- [Отрывок для чтения]:
● ● ● ●

Повесть «Отец Сергий» была популярна среди интеллигенции в годы моей молодости. Этому способствовал и незадолго до того увидевший свет одноименный кинофильм с Сергеем Бондарчуком в главной роли. Произведение Толстого казалось тогда одним из немногих «окошек» в непонятный и все-таки интересный советскому человеку мир Православия. Тем не менее открывалось из этого «окошка», конечно, совсем не Православие. Безусловно, писатель старался на страницах повести точно передавать внешние приметы церковной жизни, но при этом не хотел и, вероятно, не мог переменить своего взгляда на Русскую Церковь. Суть и смысл монашеского подвига – смирение, неустанное противостояние греху для стяжания духа святого, стяжания благодати – казались Толстому чем-то пустым, посторонним по отношению к тем ценностям, которые сам он почитал истинными.

● ● ● ●

- [Исходные данные]:

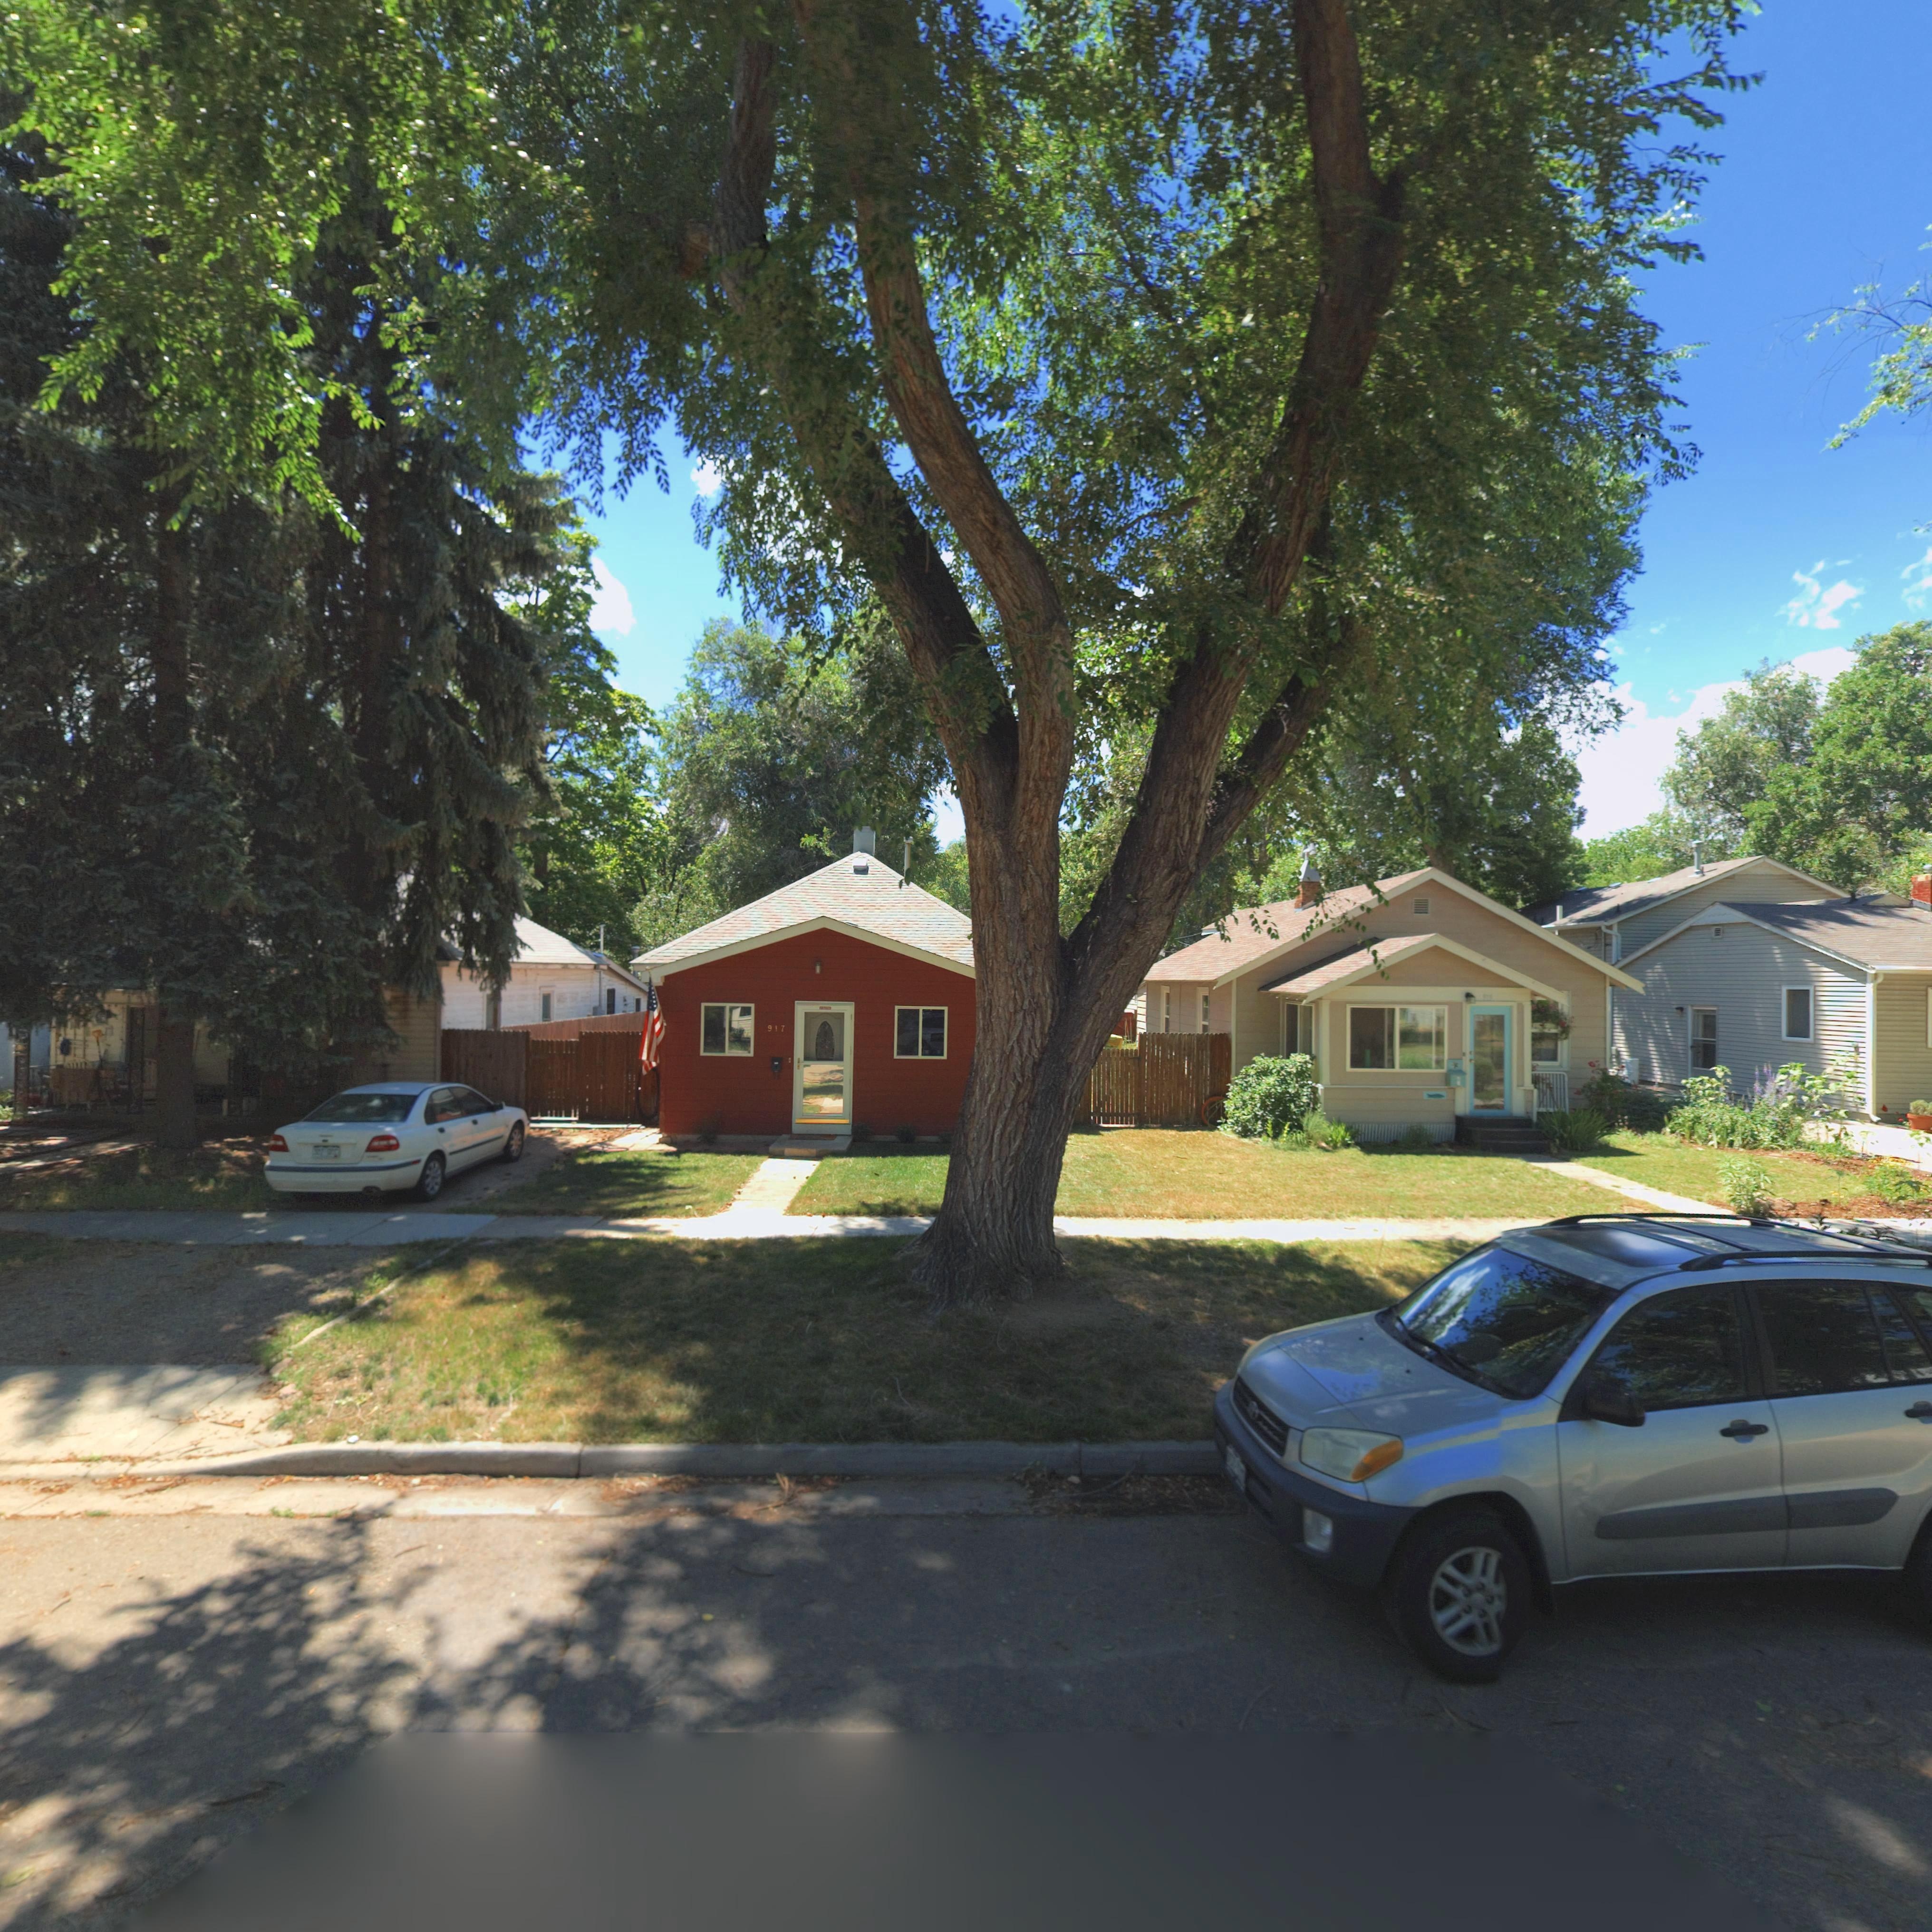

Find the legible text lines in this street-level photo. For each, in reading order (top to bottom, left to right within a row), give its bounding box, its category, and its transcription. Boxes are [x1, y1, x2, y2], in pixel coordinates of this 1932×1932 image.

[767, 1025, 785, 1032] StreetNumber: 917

● ● ● ●

- [Задания]:
1. Верны ли по отрывку о повести «Отец Сергий» три утверждения? (а) Одноименный кинофильм вышел незадолго до того времени, о котором вспоминает автор. (б) Автор считает, что в «окошке» повести открывалось Православие. (в) Толстой изменил свой взгляд на Русскую Церковь. На каждое ответьте «да» или «нет» и приведите решающие слова отрывка дословно.
2. Что в отрывке о повести «Отец Сергий» названо сутью и смыслом монашеского подвига? Перечислите все составляющие.
3. Продолжите отрывок о повести «Отец Сергий» после его последнего предложения.

- [Ответы к заданиям]:
1.
(а) Да: «незадолго до того увидевший свет одноименный кинофильм».
(б) Нет: «открывалось из этого «окошка», конечно, совсем не Православие».
(в) Нет: «не хотел и, вероятно, не мог переменить своего взгляда на Русскую Церковь».

2. Смирение; неустанное противостояние греху; стяжание духа святого; стяжание благодати.

3.
Посвященная эпохе расцвета монастырей в России, времени святых Игнатия (Брянчанинова), Феофана Затворника, Филарета (Дроздова), времени великих оптинских старцев повесть Толстого и в малой степени не смогла передать дух русской святости. Как раз наоборот: Толстой «вложил» в созданную им достоверную по внешним приметам картину монашеской жизни почти исключительно собственные представления о ней. Получалось, что герой повести Касатский по-настоящему приблизился к праведной жизни не тогда, когда жил в затворе и совершал чудесные исцеления, а только покончив с монашеством, уйдя в мир с его простой, «естественной» святыней. Если даже в его иноческой жизни и случались яркие моменты просветления, то происходили они как бы независимо от Церкви. «Психологический ключ» – тончайшее знание эмоционально-психической жизни человека, «отпиравший» для Толстого любые области земного бытия, оказался в этом строго духовном случае неподходящим.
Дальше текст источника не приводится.